VERANO12 › JUAN CARRÁ

El silencio del campo

La carta no dice mucho. Que ya no da seguir así. Que ella no quiere esto. Que no es lo que esperaba de nosotros, de mí. Y que por favor no la llame. Nunca más. La dejó sobre la almohada. La verdad que ni la escuché. Me quedé dormido apenas acabé. Ella se fue al baño, como siempre. Escuché la ducha. Y nada más. No entiendo bien qué es lo que quiere, mucho menos lo que no. Me recontra cago en que no quiera que la llame. Marco. Celular apagado. ¡Hija de puta! En el cajón de la mesa de luz no queda nada de ella. Tampoco en el baño. Se llevó todo. Vuelvo a marcar... nada.

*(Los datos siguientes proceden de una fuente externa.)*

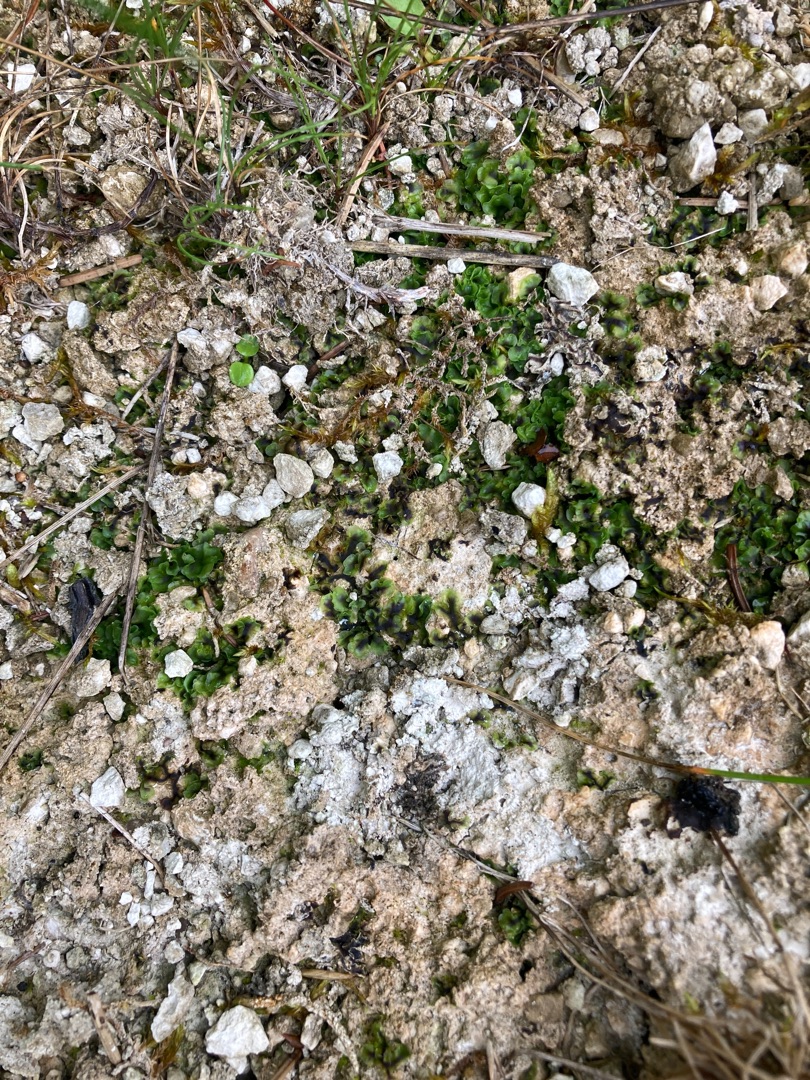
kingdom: Plantae
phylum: Marchantiophyta
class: Jungermanniopsida
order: Pelliales
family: Pelliaceae
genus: Apopellia
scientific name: Apopellia endiviifolia
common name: Fliget ribbeløv
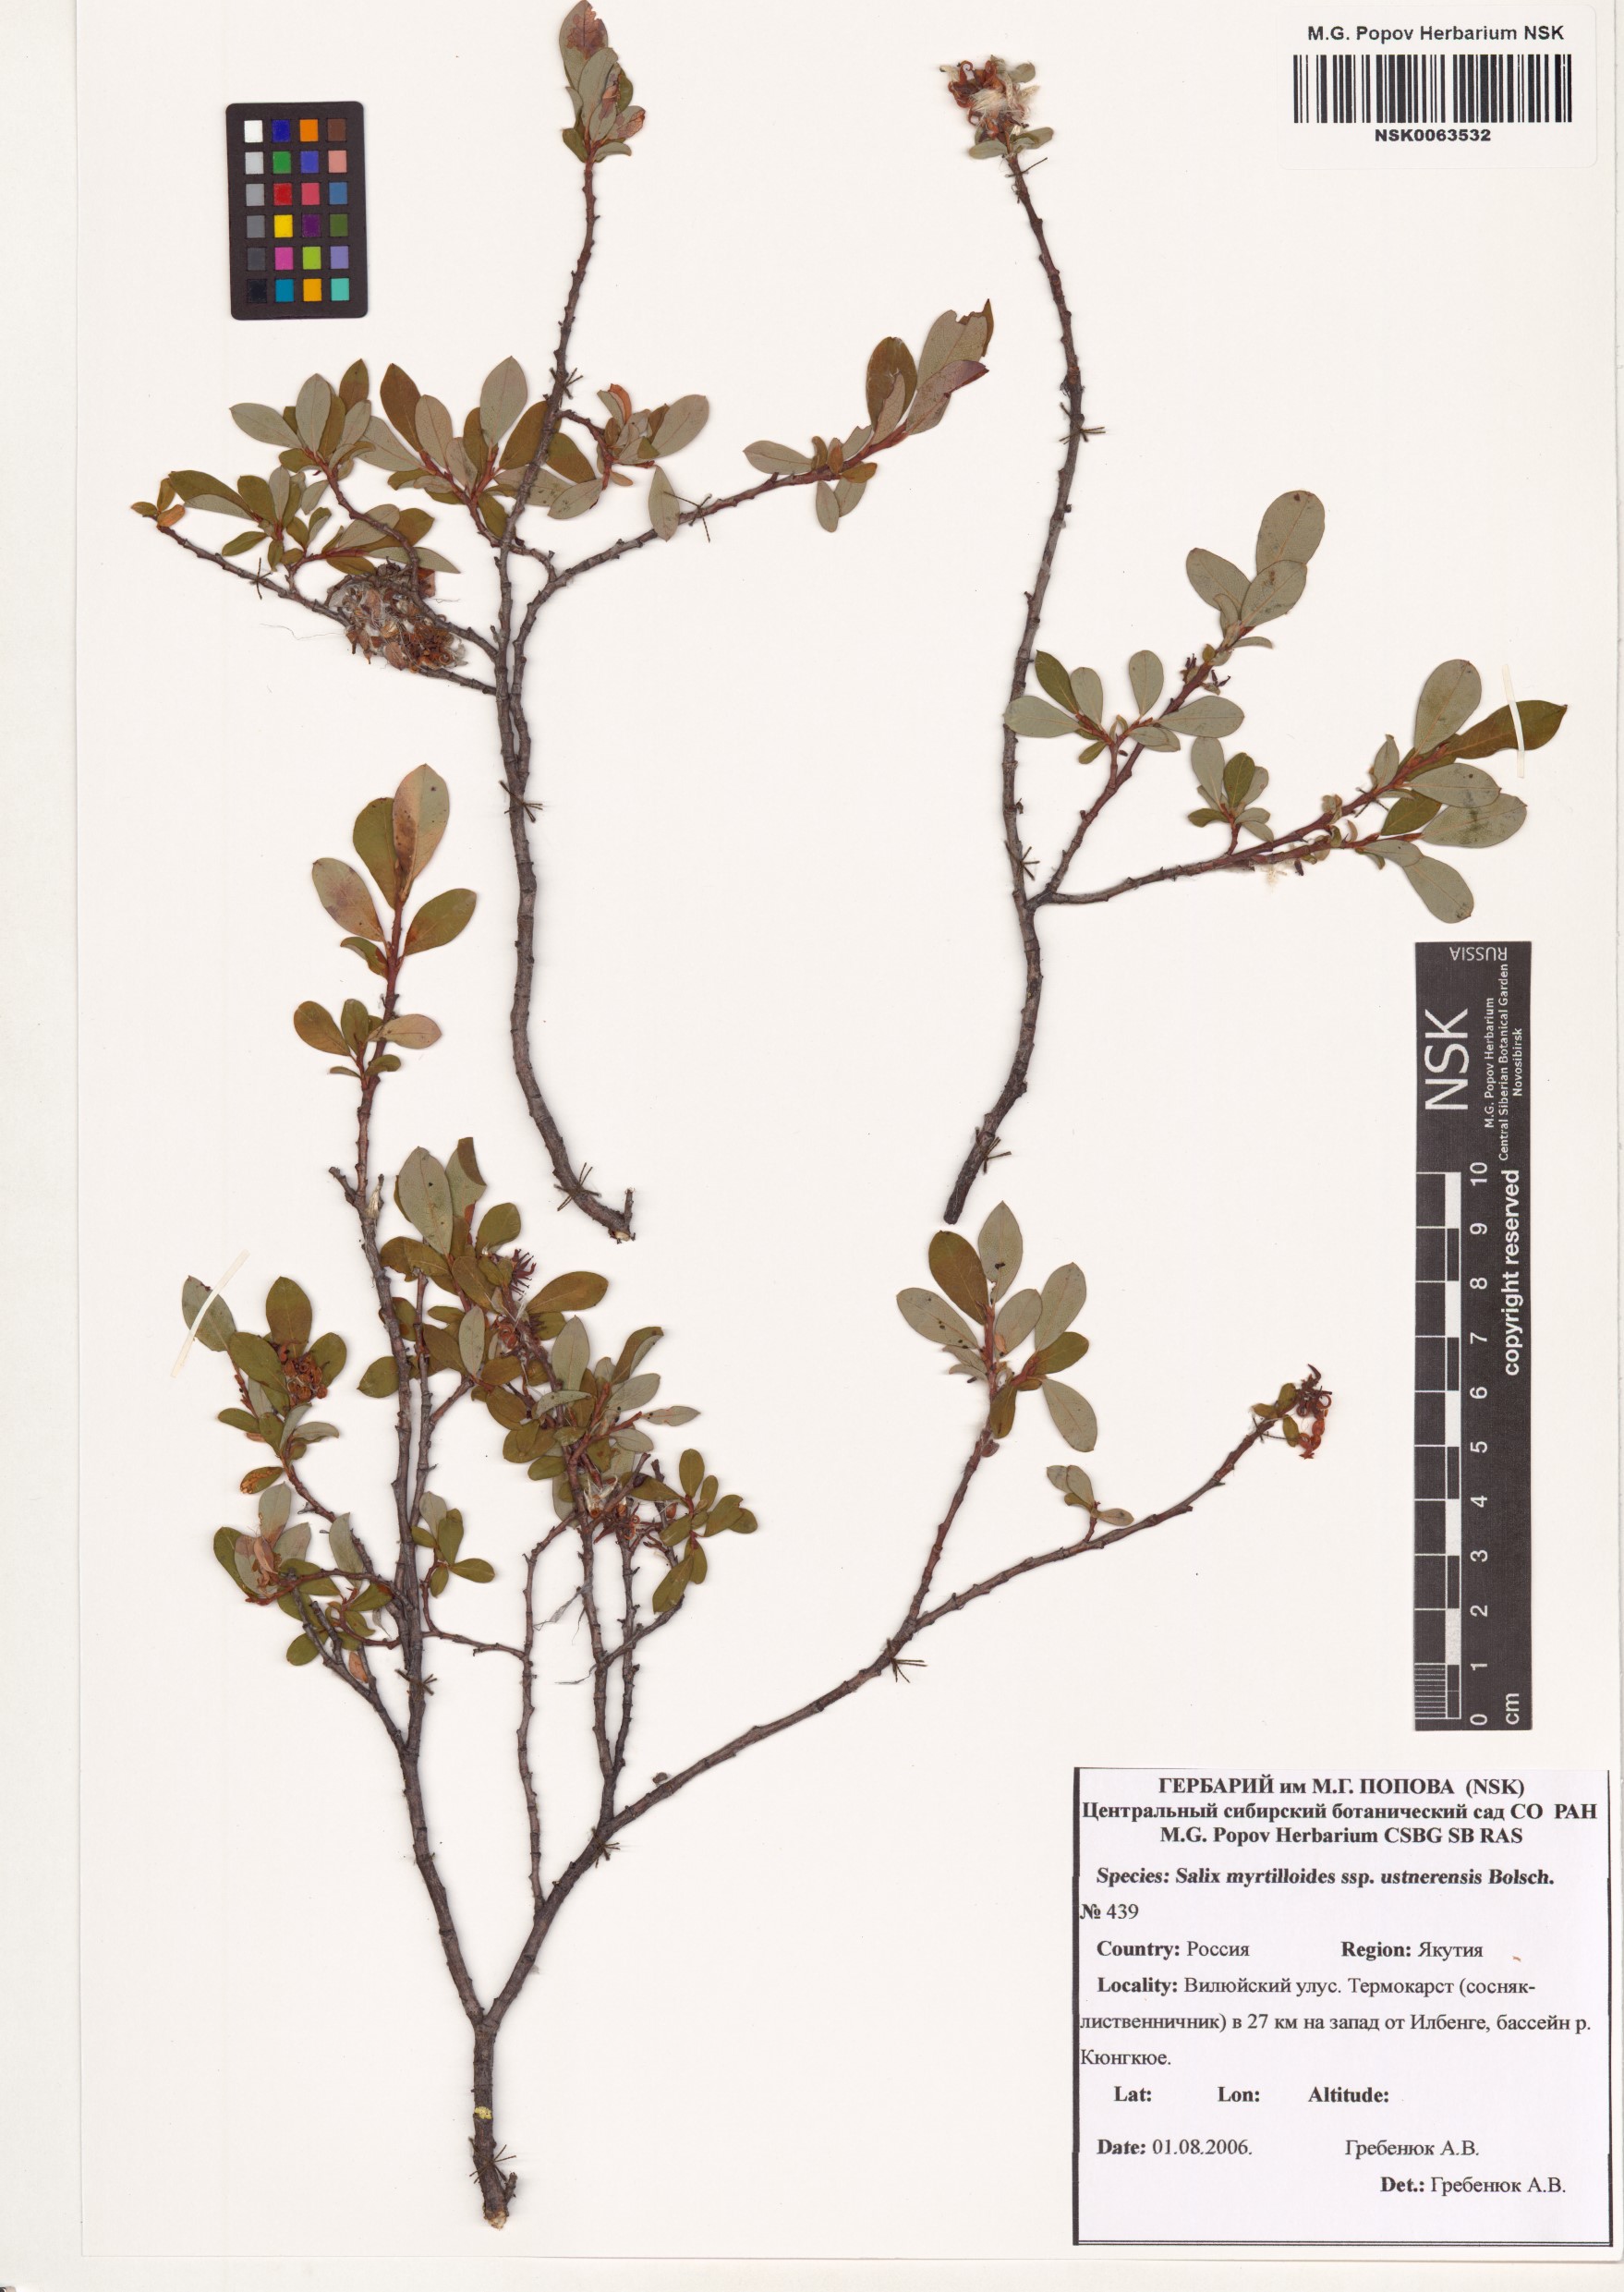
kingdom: Plantae
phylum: Tracheophyta
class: Magnoliopsida
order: Malpighiales
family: Salicaceae
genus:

Apenas entro en la ducha suena el teléfono. Salto de la bañadera y sin siquiera buscar el toallón voy para la habitación. Tarde. Llamada perdida. No es ella. Es mi hermano. ¡La concha de su madre!, pienso y no sé si estoy puteándola a ella o a él. Me estoy por meter a la ducha otra vez y el teléfono vuelve a sonar. La foto de mi hermano flota en la pantalla.

–Hola

–...

–Boludo, ¿sos vos? ¿Qué pasa?

–El abuelo...

–¡Hablá!

–Se murió.

Velorio

Apenas corto, lloro. Mi hermano sólo dice el abuelo y yo ya sé cuál de los dos es. Me dice que van a retrasar todo hasta que llegue. Le contesto que sí, que me esperen, que quiero despedirlo. Despedirme. No te preocupes, me dice, y que viaje tranquilo, que no hay apuro, que ya está muerto. Así dice antes de cortar y no alcanzo a descifrar el tono: si quiere hacerme sentir culpable por haberme ido a la mierda o si realmente trata de poner un manto de objetividad a una noticia tan chota. Humor negro seguro que no fue. No creo que le dé para tanto.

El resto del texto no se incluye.